_Raw data_:
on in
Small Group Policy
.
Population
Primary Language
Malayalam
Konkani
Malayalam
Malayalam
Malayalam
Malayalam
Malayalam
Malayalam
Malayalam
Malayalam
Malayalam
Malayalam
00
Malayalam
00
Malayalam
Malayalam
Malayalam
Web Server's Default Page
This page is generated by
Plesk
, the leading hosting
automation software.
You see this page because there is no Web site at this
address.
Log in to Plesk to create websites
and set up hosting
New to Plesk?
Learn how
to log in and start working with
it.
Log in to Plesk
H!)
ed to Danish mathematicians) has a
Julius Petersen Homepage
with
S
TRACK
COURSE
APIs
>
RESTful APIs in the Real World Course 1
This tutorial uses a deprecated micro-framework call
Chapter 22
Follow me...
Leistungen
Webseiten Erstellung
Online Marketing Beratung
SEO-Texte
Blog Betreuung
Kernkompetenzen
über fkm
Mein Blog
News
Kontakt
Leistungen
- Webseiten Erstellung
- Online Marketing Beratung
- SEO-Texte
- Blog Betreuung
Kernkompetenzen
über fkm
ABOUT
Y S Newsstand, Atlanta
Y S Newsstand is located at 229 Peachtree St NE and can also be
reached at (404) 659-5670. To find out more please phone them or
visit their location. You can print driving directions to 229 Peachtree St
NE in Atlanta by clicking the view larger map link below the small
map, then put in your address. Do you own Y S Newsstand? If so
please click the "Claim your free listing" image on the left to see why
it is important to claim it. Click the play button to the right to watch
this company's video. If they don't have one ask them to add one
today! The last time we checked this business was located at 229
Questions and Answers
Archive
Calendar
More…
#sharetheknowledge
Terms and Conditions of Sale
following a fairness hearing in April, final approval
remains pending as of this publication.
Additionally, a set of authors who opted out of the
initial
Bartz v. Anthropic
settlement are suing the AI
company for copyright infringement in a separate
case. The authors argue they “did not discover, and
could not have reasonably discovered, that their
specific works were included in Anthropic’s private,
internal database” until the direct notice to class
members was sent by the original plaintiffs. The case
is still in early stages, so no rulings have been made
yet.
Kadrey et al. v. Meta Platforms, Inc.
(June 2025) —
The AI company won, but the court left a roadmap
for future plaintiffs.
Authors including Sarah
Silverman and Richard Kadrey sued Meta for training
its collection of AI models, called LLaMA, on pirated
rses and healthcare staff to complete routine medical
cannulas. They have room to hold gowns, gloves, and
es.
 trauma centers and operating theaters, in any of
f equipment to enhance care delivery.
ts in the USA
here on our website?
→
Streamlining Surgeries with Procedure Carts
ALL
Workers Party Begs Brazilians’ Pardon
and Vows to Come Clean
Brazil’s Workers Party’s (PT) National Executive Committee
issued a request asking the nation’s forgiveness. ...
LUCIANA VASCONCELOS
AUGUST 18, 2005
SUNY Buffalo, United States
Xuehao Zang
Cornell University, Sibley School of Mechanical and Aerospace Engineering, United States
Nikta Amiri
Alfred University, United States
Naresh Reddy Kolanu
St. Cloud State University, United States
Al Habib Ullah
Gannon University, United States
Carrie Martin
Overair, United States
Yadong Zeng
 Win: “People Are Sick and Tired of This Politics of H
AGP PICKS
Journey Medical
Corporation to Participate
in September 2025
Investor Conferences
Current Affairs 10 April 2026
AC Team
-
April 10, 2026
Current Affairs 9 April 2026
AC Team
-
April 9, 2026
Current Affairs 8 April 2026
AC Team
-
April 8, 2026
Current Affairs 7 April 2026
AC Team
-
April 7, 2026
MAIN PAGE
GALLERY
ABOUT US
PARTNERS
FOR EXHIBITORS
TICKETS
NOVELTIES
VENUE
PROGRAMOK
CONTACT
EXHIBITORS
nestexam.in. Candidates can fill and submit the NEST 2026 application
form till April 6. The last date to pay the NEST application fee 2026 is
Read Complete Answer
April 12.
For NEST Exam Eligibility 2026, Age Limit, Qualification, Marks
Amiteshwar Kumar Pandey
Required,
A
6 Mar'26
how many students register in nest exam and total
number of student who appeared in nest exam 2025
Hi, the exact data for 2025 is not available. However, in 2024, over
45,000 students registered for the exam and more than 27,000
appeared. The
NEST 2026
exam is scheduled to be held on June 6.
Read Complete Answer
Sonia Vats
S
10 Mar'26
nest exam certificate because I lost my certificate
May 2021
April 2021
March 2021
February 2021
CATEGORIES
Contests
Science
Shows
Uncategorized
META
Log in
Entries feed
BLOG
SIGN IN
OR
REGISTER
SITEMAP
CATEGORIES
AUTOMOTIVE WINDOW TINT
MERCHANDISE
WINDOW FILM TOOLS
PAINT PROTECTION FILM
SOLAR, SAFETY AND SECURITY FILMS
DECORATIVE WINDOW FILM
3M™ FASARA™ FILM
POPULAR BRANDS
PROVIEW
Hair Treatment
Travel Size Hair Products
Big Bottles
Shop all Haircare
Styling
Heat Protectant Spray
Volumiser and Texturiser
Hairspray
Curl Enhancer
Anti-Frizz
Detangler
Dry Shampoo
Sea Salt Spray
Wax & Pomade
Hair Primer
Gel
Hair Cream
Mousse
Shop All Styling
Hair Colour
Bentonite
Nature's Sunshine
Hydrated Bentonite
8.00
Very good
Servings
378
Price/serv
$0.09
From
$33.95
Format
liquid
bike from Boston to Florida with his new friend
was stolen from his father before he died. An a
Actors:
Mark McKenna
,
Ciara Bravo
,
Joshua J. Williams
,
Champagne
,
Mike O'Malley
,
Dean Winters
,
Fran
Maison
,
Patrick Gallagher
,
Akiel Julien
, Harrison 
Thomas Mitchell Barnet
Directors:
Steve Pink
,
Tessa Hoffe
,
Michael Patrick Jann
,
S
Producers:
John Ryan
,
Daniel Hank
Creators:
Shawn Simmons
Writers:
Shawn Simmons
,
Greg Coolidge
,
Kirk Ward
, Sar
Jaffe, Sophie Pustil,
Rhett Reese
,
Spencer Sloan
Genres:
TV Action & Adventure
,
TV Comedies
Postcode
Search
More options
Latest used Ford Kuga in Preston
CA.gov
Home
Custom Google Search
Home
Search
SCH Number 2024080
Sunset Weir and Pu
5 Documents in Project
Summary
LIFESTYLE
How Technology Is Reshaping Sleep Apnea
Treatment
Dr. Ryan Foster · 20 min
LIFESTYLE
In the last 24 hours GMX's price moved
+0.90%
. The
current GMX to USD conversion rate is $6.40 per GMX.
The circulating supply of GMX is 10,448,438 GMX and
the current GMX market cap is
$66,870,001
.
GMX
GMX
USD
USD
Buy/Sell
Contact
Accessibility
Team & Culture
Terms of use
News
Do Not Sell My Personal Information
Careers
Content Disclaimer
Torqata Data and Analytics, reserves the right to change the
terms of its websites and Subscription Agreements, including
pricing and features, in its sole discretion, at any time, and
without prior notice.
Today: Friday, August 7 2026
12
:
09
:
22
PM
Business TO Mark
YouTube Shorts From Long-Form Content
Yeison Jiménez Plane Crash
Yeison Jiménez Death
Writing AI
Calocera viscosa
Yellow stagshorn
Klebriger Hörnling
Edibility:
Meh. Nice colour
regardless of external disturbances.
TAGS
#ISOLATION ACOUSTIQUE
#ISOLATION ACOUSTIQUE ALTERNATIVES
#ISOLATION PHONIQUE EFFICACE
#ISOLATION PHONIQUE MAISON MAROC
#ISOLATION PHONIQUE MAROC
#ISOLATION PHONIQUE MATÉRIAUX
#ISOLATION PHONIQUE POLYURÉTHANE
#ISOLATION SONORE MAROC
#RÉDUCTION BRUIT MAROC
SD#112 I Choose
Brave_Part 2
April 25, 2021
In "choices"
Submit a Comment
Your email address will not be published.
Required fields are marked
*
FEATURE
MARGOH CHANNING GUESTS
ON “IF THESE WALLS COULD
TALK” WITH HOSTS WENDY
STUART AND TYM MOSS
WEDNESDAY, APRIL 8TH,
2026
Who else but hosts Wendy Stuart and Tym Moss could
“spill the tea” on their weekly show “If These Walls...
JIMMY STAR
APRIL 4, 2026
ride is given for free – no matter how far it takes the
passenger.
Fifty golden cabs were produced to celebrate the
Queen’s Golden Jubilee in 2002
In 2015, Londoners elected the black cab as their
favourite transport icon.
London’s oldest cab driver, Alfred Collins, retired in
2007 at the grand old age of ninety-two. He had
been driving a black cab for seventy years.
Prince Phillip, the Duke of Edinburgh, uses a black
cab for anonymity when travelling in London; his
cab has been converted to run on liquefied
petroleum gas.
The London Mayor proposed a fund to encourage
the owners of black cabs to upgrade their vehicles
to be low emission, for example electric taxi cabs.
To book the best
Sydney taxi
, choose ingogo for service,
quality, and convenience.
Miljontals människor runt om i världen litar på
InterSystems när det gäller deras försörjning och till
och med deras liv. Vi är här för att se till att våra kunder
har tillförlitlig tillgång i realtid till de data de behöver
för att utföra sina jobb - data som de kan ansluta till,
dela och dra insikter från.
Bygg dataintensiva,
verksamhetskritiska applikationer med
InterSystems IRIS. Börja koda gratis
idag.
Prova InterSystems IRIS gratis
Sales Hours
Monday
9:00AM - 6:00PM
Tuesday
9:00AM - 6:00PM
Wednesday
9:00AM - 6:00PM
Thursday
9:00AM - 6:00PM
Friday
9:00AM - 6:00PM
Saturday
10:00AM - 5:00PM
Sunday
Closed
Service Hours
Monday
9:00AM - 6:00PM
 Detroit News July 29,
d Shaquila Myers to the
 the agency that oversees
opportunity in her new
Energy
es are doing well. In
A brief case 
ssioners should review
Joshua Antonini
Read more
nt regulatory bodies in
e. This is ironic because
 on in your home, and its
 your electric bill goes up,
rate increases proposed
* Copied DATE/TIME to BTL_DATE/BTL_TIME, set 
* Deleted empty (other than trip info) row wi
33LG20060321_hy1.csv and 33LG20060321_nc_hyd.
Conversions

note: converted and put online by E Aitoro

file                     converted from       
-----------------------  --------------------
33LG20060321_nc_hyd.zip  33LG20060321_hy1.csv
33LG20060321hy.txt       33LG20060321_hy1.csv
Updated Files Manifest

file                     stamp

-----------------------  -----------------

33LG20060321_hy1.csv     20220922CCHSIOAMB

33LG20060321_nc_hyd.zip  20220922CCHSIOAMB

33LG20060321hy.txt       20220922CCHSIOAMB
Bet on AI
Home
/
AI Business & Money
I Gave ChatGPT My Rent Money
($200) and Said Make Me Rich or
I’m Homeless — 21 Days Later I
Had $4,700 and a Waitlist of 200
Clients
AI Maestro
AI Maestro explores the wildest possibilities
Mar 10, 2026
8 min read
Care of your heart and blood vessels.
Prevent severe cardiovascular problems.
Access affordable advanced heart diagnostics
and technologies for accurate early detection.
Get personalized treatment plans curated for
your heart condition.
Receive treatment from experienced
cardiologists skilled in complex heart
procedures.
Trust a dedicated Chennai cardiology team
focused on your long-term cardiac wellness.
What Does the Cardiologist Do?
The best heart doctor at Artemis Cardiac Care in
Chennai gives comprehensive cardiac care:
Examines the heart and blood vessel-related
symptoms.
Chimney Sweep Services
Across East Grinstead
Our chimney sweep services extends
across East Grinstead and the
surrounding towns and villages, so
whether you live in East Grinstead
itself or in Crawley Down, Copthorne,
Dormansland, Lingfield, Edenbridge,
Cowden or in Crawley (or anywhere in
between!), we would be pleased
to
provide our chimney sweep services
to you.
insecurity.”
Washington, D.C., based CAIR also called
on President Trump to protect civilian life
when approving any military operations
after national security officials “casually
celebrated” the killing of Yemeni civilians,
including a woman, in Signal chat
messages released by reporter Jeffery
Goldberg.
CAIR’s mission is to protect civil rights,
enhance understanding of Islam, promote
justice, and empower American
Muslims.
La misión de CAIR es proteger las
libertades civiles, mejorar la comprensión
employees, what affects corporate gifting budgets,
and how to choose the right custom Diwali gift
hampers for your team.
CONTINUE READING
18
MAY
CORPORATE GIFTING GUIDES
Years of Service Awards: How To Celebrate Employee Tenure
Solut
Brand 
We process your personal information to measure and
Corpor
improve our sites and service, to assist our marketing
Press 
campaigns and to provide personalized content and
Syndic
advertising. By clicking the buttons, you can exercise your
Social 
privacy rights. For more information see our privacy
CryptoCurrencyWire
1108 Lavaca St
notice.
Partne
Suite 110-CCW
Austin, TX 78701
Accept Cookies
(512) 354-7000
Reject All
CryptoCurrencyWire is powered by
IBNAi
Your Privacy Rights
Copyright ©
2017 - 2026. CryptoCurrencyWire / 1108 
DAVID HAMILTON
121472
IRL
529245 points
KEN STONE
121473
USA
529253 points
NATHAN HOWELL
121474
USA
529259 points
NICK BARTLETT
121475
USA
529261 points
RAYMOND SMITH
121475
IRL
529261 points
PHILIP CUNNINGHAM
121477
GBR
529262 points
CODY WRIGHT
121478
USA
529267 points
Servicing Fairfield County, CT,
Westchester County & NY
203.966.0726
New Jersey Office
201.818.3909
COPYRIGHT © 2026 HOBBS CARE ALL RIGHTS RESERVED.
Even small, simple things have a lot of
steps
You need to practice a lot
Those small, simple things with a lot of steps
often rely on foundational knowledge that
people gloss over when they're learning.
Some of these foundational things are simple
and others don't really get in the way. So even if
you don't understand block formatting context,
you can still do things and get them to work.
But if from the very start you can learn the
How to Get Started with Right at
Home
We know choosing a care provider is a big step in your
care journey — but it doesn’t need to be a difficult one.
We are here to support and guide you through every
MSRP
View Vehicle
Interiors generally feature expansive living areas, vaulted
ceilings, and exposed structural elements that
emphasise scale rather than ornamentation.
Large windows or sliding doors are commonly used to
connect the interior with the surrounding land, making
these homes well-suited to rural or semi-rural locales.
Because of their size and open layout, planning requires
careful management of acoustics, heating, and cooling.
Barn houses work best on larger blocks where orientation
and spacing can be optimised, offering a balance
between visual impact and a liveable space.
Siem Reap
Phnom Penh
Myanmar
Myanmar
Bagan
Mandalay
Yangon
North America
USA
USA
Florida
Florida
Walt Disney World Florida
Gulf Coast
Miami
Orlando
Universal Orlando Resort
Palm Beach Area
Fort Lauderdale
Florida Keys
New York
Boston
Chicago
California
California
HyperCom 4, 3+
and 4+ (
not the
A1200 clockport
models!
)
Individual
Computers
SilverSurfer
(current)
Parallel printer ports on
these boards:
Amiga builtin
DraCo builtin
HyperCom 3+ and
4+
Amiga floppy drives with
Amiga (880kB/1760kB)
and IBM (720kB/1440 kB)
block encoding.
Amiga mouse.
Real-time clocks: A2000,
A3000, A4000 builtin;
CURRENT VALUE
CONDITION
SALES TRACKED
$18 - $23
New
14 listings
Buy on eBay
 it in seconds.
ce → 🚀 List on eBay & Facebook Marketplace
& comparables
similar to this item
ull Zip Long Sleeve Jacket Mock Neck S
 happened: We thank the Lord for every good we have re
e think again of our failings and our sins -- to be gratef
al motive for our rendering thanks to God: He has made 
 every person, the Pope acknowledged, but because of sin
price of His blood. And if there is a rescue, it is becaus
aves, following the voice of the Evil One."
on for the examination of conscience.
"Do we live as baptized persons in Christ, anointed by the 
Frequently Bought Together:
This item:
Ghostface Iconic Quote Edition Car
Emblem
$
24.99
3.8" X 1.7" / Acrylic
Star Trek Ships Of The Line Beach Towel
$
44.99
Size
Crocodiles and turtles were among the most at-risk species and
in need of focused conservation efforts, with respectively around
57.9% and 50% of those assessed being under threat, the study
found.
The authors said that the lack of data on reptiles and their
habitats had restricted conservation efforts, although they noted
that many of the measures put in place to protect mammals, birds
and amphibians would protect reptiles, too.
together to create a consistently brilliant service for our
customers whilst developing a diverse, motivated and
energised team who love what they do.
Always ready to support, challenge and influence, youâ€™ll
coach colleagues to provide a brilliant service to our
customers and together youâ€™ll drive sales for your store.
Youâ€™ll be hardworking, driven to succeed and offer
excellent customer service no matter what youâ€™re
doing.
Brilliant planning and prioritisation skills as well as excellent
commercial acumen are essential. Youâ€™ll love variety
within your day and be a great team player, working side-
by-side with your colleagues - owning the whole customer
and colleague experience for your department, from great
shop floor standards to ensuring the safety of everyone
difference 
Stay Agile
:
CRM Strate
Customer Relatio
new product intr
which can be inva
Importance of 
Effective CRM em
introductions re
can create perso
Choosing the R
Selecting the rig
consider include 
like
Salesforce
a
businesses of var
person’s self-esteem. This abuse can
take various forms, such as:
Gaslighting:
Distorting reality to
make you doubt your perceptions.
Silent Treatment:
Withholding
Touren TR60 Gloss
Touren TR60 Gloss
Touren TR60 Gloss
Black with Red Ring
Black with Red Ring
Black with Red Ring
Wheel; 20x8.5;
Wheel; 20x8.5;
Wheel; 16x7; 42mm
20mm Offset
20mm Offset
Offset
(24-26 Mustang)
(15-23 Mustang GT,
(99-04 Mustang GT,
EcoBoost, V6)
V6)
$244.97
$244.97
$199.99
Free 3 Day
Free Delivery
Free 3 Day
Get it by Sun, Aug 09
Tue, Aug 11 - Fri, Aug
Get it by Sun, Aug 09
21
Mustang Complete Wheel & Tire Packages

_Work task_: Find the word "Money" in the entries above and gather every line that holds it.

_Response box_:
AI Business & Money
I Gave ChatGPT My Rent Money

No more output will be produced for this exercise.